Un responsable nombrado con autoridad para ordenar contención, un canal de comunicación alterno y una lista de sistemas críticos con su dueño. Las tres se preparan en una tarde y cambian el resultado.

Conviene también acordar con anticipación el apoyo externo. Buscar proveedor de análisis forense durante el incidente añade horas de negociación al peor momento posible.

Las tres preguntas de la primera hora

Con información incompleta y presión alta, ayuda tener un guion corto. Tres preguntas ordenan casi cualquier arranque.

¿Qué sabemos con certeza? Separar lo confirmado de lo supuesto evita que una hipótesis temprana dirija todas las decisiones siguientes. En la mayoría de los incidentes mal gestionados, el error de origen fue tratar una suposición como un hecho.

¿Qué está en riesgo ahora mismo? No qué pudo haber pasado, sino qué sistemas y qué datos siguen expuestos en este momento. Esa respuesta define qué se contiene primero.

¿Qué perdemos si esperamos una hora? Es la pregunta que resuelve el dilema entre contener y observar, porque obliga a comparar el costo de actuar con el de entender.

Después del incidente

El cierre técnico no es el cierre del incidente. Falta la revisión posterior, y conviene hacerla pronto, mientras el detalle sigue fresco y antes de que el equipo vuelva a su carga habitual.

Esa revisión busca causas y no responsables.
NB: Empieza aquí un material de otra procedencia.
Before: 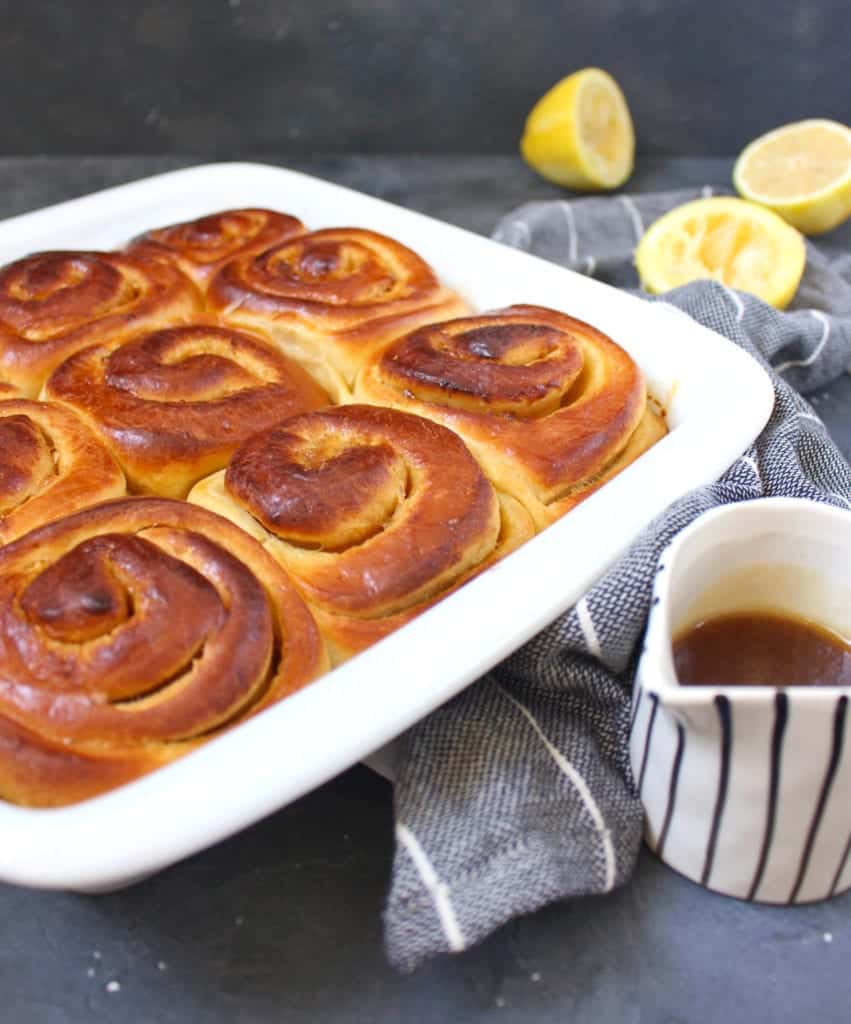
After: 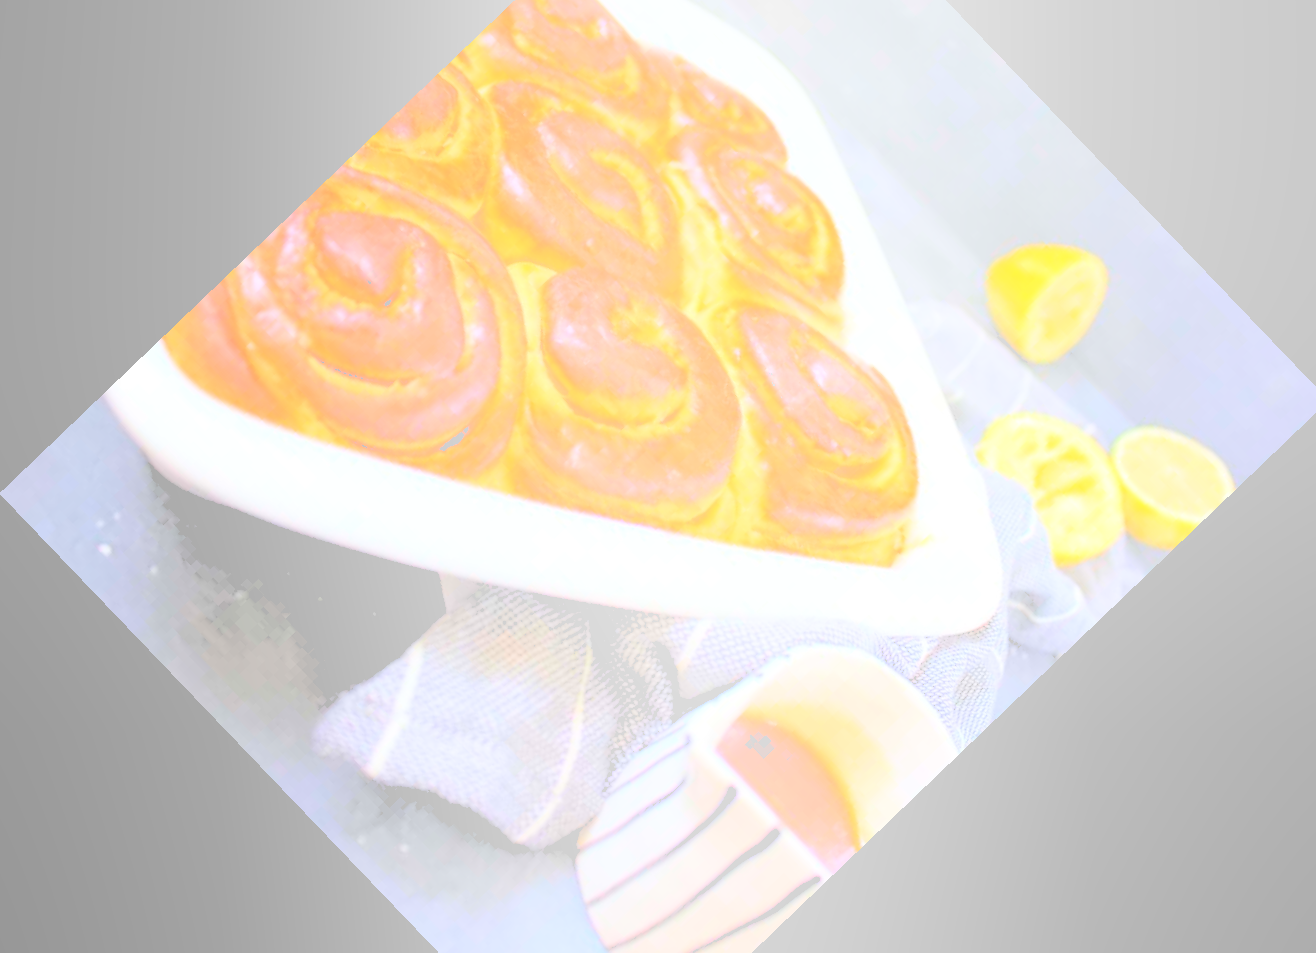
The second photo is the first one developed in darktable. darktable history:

Un ejercicio que termina señalando a una persona garantiza que el próximo incidente se reporte más tarde, que es exactamente lo contrario de lo que se necesita.

Y produce un entregable concreto: qué se cambia en el sistema, en el proceso o en el guion de respuesta. Una revisión que no cambia nada es una reunión.

¿Conviene desconectar de inmediato?

Depende. Detiene el daño y también destruye evidencia y capacidad de entender el alcance. Con cifrado en curso suele ser lo correcto; ante un acceso silencioso puede impedir saber por dónde entró.

¿Quién debe dirigir un incidente?

Alguien nombrado antes, con autoridad reconocida para ordenar una desconexión. Decidirlo durante el incidente produce acciones descoordinadas que se anulan entre sí.

¿Cuándo se comunica?

Pronto, diciendo lo que se sabe y lo que aún no. El silencio prolongado se interpreta como ocultamiento y la información prematura suele resultar incorrecta.

¿Qué prepara mejor a un equipo?

Un ejercicio de escritorio con el equipo real y un escenario plausible. Revela más huecos que cualquier documento, empezando por quién autoriza desconectar.